09:00 - 10:30
Parallel sessions 4
09:00 - 10:30
Room: HSZ - 7E02
Chair/s:
Susanne Dietrich
Language comprehension often proceeds with remarkable speed, yet successful communication depends on the ability to slow down, revise, and adapt when input is ambiguous, unexpected, or inconsistent. This symposium brings together perspectives from neuroscience, psycholinguistics, and developmental research to examine how temporal flexibility supports coherent comprehension. “Time to think” is not a failure of processing but an adaptive resource: when comprehension is challenged, listeners and readers adjust the pace of processing to integrate conflicting cues, resolve ambiguity, and update mental representations. The symposium opens with a neurobiological perspective, showing how electrophysiological activity supports the processing of acoustic and abstract temporal structures in auditory-verbal stimuli. Studies from sentence comprehension and communicative interaction demonstrate that brain activity not only synchronizes with current stimuli but also aids the management of upcoming input through temporal estimation and prediction. These processes rely on structures such as the basal ganglia and pre-SMA, providing neural scaffolding for adaptive control. Neuroimaging evidence further shows that presupposition failures engage these circuits, indicating that discourse-related reinterpretation depends on adaptive gating and slowing mechanisms. The third talk presents psycholinguistic evidence on negation and pragmatic inference. Negation is rarely purely logical; comprehenders use it as a cue for pragmatic reasoning, revising mental models and integrating contextually relevant alternatives. Less felicitous contexts increase processing time, reflecting the additional effort required to construct a coherent interpretation. Next, a developmental perspective uses eye-tracking data from children learning German and Czech. Younger children struggle to integrate multiple linguistic cues for thematic role assignment, and their ability to reanalyse heuristics depends on language-specific features, such as word order versus case marking.
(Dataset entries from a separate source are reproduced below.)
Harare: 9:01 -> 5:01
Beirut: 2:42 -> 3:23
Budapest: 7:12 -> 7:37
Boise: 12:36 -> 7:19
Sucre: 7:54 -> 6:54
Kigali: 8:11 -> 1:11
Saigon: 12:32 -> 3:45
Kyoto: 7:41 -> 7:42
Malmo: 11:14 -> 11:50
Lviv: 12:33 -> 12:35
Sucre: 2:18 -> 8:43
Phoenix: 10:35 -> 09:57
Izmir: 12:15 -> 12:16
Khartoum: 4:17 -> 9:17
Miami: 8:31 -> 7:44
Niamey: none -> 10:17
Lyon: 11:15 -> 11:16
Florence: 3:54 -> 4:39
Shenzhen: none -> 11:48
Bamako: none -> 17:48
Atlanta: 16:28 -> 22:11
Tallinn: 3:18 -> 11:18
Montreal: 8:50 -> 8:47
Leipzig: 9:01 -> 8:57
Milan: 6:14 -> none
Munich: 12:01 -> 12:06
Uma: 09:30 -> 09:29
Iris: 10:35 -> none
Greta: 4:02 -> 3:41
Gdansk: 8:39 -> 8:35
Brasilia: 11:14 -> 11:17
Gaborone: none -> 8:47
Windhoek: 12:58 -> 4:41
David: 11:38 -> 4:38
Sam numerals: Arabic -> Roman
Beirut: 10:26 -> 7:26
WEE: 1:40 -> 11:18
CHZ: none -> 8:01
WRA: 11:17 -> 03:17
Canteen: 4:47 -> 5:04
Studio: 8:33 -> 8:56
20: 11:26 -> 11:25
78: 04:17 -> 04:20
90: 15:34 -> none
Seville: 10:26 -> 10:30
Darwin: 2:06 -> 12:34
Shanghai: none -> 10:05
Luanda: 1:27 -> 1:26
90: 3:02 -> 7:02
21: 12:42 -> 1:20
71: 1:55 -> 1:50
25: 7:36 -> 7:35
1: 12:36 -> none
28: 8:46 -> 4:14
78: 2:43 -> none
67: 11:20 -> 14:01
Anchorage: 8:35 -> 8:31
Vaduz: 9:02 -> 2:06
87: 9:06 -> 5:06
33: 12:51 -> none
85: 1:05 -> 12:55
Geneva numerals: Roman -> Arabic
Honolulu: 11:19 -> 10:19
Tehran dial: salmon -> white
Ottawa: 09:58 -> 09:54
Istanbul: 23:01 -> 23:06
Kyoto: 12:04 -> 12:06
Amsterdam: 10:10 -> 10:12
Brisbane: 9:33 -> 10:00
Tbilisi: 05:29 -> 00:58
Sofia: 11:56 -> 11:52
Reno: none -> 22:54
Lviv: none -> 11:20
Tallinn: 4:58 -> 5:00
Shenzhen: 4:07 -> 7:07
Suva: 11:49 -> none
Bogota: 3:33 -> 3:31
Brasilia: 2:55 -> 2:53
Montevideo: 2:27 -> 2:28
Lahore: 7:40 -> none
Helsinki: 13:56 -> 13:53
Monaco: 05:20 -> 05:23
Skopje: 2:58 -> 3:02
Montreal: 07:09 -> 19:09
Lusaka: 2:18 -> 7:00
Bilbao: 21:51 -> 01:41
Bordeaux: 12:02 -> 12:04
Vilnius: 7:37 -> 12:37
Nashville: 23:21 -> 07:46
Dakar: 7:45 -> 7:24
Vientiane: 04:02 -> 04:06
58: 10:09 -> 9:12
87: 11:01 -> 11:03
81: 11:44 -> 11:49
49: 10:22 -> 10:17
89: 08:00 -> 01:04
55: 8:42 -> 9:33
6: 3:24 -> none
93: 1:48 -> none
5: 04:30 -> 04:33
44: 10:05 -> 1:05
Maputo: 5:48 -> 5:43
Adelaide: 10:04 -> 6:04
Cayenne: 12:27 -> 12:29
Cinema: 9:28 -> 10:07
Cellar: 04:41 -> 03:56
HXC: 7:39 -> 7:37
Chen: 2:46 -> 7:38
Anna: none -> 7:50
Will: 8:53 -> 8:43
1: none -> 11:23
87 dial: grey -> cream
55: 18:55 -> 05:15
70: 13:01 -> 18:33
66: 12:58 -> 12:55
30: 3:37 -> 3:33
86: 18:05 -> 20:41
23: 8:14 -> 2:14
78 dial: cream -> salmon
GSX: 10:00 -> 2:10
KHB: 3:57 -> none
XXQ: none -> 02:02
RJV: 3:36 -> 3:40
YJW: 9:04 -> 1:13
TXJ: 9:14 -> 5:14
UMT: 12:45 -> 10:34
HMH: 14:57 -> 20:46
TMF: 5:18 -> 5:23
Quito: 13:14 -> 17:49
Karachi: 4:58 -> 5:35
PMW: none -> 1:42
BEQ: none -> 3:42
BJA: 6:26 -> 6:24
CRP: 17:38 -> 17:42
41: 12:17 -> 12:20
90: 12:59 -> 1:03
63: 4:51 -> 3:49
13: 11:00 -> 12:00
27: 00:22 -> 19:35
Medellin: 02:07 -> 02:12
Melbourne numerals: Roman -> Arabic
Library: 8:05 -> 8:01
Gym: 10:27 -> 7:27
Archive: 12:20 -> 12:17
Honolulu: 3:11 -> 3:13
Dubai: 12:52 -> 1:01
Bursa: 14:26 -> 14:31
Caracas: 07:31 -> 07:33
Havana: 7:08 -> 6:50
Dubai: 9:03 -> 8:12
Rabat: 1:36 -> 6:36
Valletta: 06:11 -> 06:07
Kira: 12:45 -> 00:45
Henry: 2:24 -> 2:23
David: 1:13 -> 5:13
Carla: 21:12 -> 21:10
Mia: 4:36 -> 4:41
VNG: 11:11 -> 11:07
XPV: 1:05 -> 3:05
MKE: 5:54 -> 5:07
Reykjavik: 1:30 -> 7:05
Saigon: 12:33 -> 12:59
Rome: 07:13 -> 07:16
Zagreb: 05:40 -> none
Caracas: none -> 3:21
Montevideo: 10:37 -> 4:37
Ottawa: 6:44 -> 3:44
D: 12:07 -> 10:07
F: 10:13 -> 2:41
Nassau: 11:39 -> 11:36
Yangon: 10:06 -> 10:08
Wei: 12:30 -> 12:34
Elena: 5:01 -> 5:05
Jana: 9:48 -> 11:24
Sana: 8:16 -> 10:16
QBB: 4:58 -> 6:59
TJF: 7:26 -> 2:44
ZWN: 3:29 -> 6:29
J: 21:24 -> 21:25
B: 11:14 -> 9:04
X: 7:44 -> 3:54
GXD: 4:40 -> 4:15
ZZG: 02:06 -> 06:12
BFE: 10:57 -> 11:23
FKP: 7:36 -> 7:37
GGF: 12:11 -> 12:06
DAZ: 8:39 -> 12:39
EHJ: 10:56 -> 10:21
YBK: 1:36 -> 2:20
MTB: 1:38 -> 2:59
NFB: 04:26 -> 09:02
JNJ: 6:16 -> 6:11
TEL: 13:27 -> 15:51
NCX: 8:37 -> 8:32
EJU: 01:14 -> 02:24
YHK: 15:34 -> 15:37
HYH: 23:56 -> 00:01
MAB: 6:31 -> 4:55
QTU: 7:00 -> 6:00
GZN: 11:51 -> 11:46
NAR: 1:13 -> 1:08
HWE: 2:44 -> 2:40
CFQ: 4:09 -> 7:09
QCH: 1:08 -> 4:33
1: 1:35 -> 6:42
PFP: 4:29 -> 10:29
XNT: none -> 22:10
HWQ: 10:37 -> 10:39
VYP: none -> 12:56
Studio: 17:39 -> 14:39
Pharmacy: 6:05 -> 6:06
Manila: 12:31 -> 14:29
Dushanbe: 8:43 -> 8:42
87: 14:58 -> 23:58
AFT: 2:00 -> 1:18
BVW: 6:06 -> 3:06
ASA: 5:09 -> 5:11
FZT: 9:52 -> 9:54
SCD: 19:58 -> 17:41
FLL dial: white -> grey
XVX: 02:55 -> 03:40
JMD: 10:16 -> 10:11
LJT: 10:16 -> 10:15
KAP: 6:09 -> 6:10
Finally, ambiguity resolution in discourse is examined, showing how verb causality and adjective semantics shape pronoun interpretation. Comprehenders dynamically reweight cues integrating earlier expectations. Together, the contributions illustrate how slowing down, revising, and flexibly reallocating processing resources are central to achieving robust and coherent comprehension under uncertainty.
Submission 147
Not so Fast: Cognitive and Pragmatic Demands of Negation
SymposiumTalk-03
Presented by: Francesca Capuano
Francesca Capuano
University of Tübingen, Germany
Negation is a central yet cognitively demanding feature of language that highlights the need for effortful slowing and reanalysis in comprehension. Understanding a sentence like “The door is not open” involves suspending a default affirmative interpretation and re-evaluating the state of affairs. According to the two-step model of negation processing, the initial stage involves activation of the affirmative meaning, followed by inhibitory control and reinterpretation. These inhibitory mechanisms appear to overlap with general cognitive control systems. The reinterpretation and selection of an appropriate alternative depend on pragmatic reasoning processes, which form the focus of the present work. Listeners infer why a speaker chose to use negation, considering communicative intent and discourse relevance. According to pragmatic principles, negation is most felicitous when it corrects a false presupposition or contrasts with an expected state of affairs, contexts in which comprehension has been shown to proceed more smoothly. Even without explicit context, listeners infer plausible alternatives rather than strict logical opposites, highlighting the pragmatic nature of negation. This study extends these pragmatic insights to large language models (LLMs). Like humans, LLMs often struggle with negated statements, appearing anchored to affirmative meanings, particularly when no salient pragmatic alternative is available. However, in offline cloze tasks, humans tend to complete negated sentences with particularly similar alternatives, reasoning pragmatically about what alternative state would make the negated statement relevant. Only conversationally trained chat models approximate human-like behaviour, indicating that effective negation processing might depend on pragmatic reasoning and discourse sensitivity acquired through dialogic experience.